• _WHAT IS REQUIRED_
A word-for-word repetition of the records beneath this task is the expected answer.

• _INPUT RECORDS_
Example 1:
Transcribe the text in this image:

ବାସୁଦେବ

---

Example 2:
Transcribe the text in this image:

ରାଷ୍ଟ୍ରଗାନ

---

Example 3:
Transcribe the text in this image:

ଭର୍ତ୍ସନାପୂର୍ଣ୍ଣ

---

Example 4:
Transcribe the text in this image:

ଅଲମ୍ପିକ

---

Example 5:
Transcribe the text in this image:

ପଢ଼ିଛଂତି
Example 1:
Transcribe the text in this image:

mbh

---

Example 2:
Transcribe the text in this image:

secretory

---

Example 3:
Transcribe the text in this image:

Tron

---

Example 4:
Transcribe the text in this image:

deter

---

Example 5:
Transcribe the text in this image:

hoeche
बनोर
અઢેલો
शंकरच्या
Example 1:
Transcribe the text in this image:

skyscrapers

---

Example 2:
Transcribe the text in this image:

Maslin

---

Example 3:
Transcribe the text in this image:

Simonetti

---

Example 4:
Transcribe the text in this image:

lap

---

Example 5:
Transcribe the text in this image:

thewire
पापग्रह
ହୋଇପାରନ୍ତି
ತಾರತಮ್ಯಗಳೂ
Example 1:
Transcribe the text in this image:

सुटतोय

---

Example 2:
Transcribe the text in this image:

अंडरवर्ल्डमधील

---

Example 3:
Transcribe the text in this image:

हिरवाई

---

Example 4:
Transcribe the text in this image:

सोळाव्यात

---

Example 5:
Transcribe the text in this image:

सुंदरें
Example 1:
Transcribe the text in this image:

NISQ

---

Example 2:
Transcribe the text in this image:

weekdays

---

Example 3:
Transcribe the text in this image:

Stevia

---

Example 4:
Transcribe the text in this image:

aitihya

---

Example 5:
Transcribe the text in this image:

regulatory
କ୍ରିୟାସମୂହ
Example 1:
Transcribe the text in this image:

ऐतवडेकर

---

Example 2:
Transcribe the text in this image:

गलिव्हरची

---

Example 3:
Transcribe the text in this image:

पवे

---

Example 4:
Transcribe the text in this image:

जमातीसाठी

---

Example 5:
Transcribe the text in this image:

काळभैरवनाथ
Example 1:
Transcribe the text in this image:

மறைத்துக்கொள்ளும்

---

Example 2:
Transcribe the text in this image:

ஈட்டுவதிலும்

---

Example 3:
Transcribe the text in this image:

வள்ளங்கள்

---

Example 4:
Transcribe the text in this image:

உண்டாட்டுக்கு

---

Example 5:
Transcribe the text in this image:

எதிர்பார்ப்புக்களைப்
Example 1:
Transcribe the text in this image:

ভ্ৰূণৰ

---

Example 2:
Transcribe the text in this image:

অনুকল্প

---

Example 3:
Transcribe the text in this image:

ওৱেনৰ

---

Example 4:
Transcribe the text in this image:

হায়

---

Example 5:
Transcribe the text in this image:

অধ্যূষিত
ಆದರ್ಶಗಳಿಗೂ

• _SOLUTION_
Example 1:
Transcribe the text in this image:

ବାସୁଦେବ

---

Example 2:
Transcribe the text in this image:

ରାଷ୍ଟ୍ରଗାନ

---

Example 3:
Transcribe the text in this image:

ଭର୍ତ୍ସନାପୂର୍ଣ୍ଣ

---

Example 4:
Transcribe the text in this image:

ଅଲମ୍ପିକ

---

Example 5:
Transcribe the text in this image:

ପଢ଼ିଛଂତି
Example 1:
Transcribe the text in this image:

mbh

---

Example 2:
Transcribe the text in this image:

secretory

---

Example 3:
Transcribe the text in this image:

Tron

---

Example 4:
Transcribe the text in this image:

deter

---

Example 5:
Transcribe the text in this image:

hoeche
बनोर
અઢેલો
शंकरच्या
Example 1:
Transcribe the text in this image:

skyscrapers

---

Example 2:
Transcribe the text in this image:

Maslin

---

Example 3:
Transcribe the text in this image:

Simonetti

---

Example 4:
Transcribe the text in this image:

lap

---

Example 5:
Transcribe the text in this image:

thewire
पापग्रह
ହୋଇପାରନ୍ତି
ತಾರತಮ್ಯಗಳೂ
Example 1:
Transcribe the text in this image:

सुटतोय

---

Example 2:
Transcribe the text in this image:

अंडरवर्ल्डमधील

---

Example 3:
Transcribe the text in this image:

हिरवाई

---

Example 4:
Transcribe the text in this image:

सोळाव्यात

---

Example 5:
Transcribe the text in this image:

सुंदरें
Example 1:
Transcribe the text in this image:

NISQ

---

Example 2:
Transcribe the text in this image:

weekdays

---

Example 3:
Transcribe the text in this image:

Stevia

---

Example 4:
Transcribe the text in this image:

aitihya

---

Example 5:
Transcribe the text in this image:

regulatory
କ୍ରିୟାସମୂହ
Example 1:
Transcribe the text in this image:

ऐतवडेकर

---

Example 2:
Transcribe the text in this image:

गलिव्हरची

---

Example 3:
Transcribe the text in this image:

पवे

---

Example 4:
Transcribe the text in this image:

जमातीसाठी

---

Example 5:
Transcribe the text in this image:

काळभैरवनाथ
Example 1:
Transcribe the text in this image:

மறைத்துக்கொள்ளும்

---

Example 2:
Transcribe the text in this image:

ஈட்டுவதிலும்

---

Example 3:
Transcribe the text in this image:

வள்ளங்கள்

---

Example 4:
Transcribe the text in this image:

உண்டாட்டுக்கு

---

Example 5:
Transcribe the text in this image:

எதிர்பார்ப்புக்களைப்
Example 1:
Transcribe the text in this image:

ভ্ৰূণৰ

---

Example 2:
Transcribe the text in this image:

অনুকল্প

---

Example 3:
Transcribe the text in this image:

ওৱেনৰ

---

Example 4:
Transcribe the text in this image:

হায়

---

Example 5:
Transcribe the text in this image:

অধ্যূষিত
ಆದರ್ಶಗಳಿಗೂ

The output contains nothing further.